The Linn-Mar families complained to the school district, which conducted an in-house investigation and dismissed all charges in February due to insufficient evidence. Mahmens and Gustason helped conduct that investigation, even though they were two of the people who had been accused of not taking timely action against the coaches.

The families then complained to the Linn-Mar Board of Education, which issued a blanket endorsement of the district and the in-house investigation, all of which prompted the families to file their complaints with the BoEE.

The Metro Sports Report broke the news about the five families and their complaints in February, and since then approximately 25 more families have joined the process and have echoed the original complaints with complaints of their own.

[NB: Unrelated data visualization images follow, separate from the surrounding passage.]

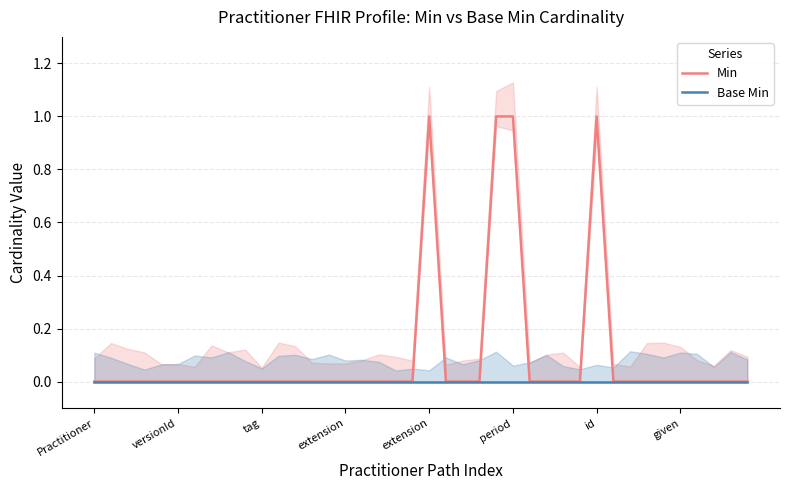

What is the sum of all Min values?

4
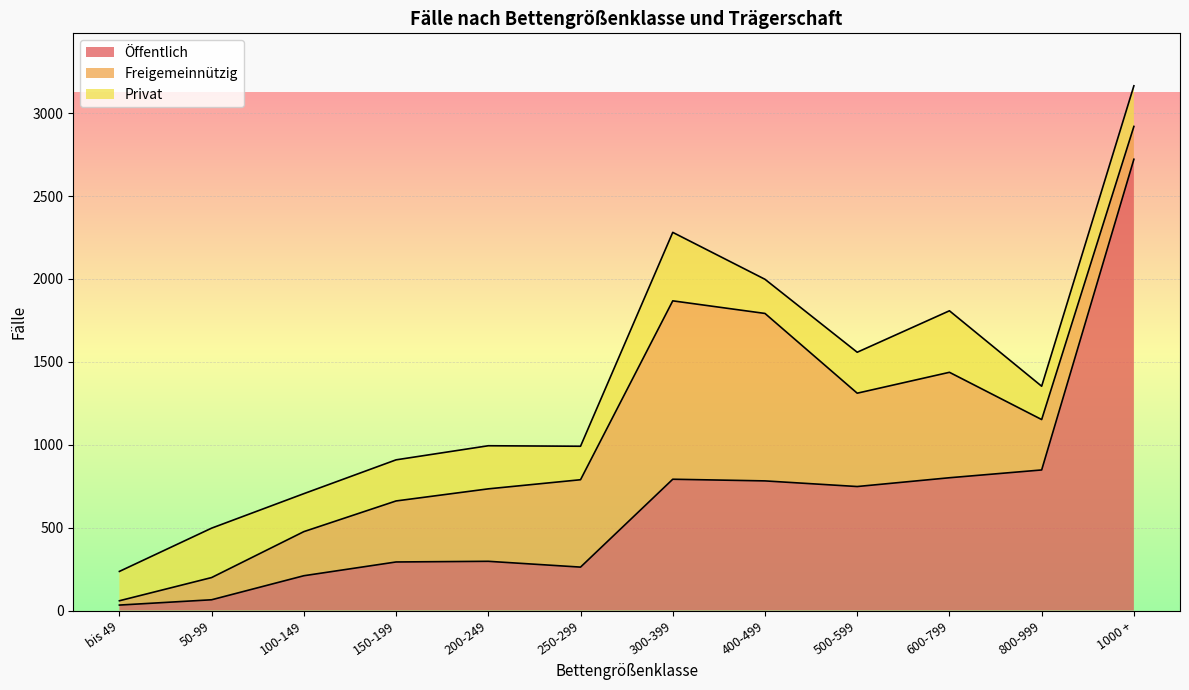

At which category is the sum across all series the highest?

1000 +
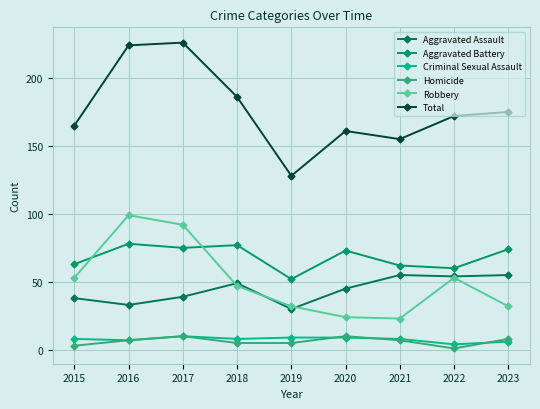

Which series has the largest total across all categories?

Total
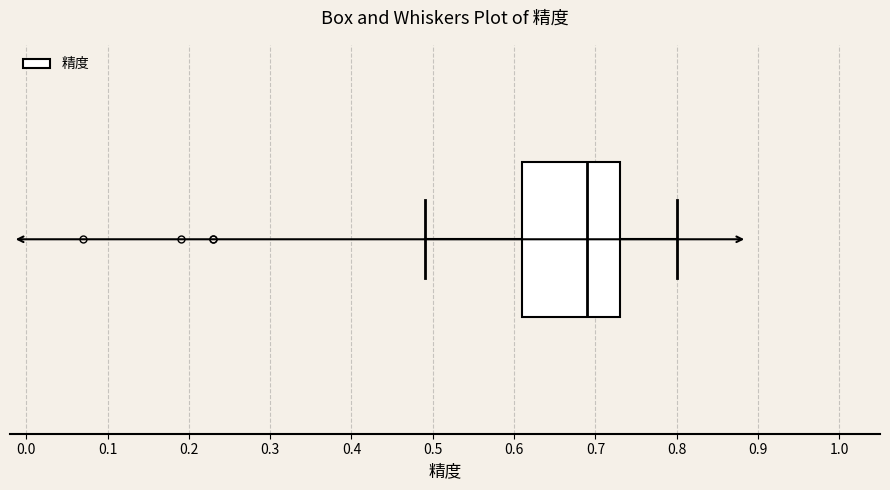

Transcribe this box plot: give where the median line is, the range the box spans, and where the two whiskers end, as read against the x-axis. The values are not printed on the chart, so give them approximately, as read against the axis.

median 0.69, box 0.61 to 0.73, whiskers 0.49 to 0.80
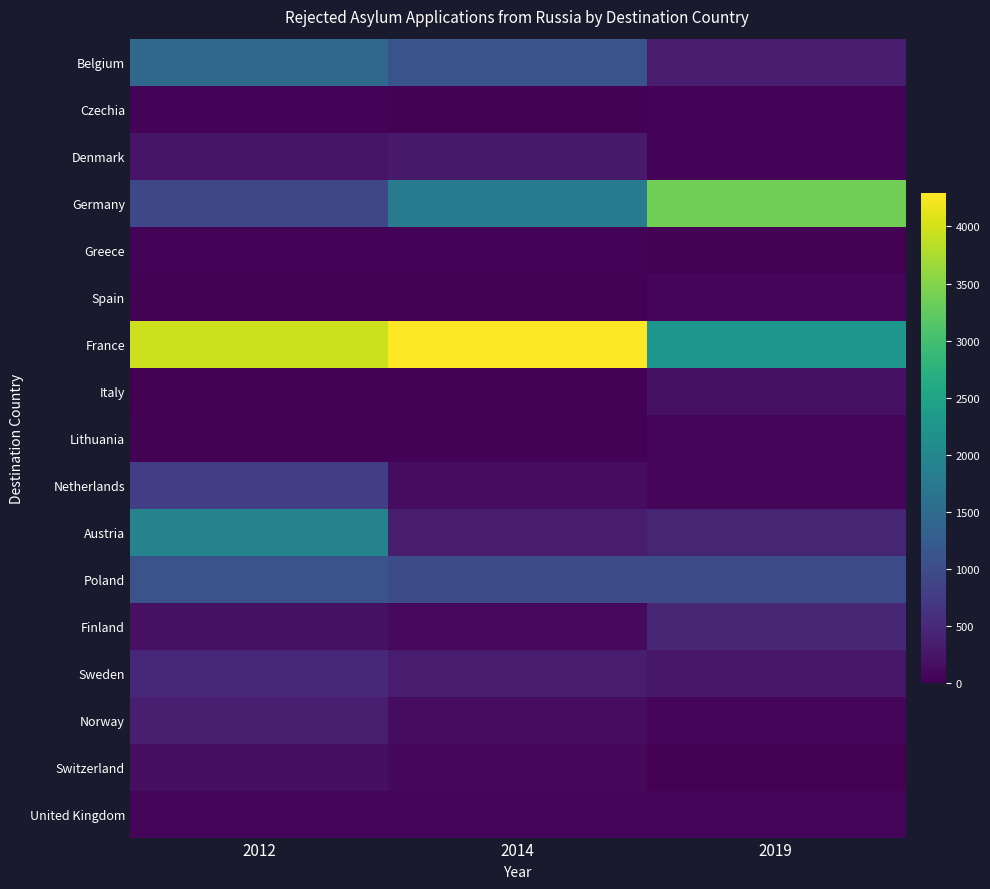

Which label corresponds to the smallest value in the chart?

2012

The BoEE has the authority to strip coaches, teachers and administrators of their state licenses. In a case several years ago, the BoEE stripped former Cedar Rapids Washington football coach Tony Lombardi of his coaching license for a year for improper conduct.

Forsyth and Casebolt have been involved in summer activities this month for football players, so no apparent changes have been made in their job descriptions at this point. Mahmens will retire as the school's athletic director at the end of June, taking early retirement under school district policy.

There have been unconfirmed reports that the Linn-Mar school district has conducted or commissioned a second investigation, but Shepherd declined to confirm or deny.

"We're not officially releasing that information yet," he said. "As part of the BoEE investigation we want to make sure that we're following all of the protocol related to that, just to make sure we're doing our due diligence.

"As I've said to you from the beginning, we're going to do our due diligence with the investigation every step of the way. And at such a point when we have information that we can say, 'Here's what we've got, it's concluded, it's over,' then we're going to release all that information.

"We will announce when we are ready to announce," he said.

Shepherd began his duties as Linn-Mar superintendent on July 1, 2015 and is finishing his first year on the job. His initial starting salary was $215,000.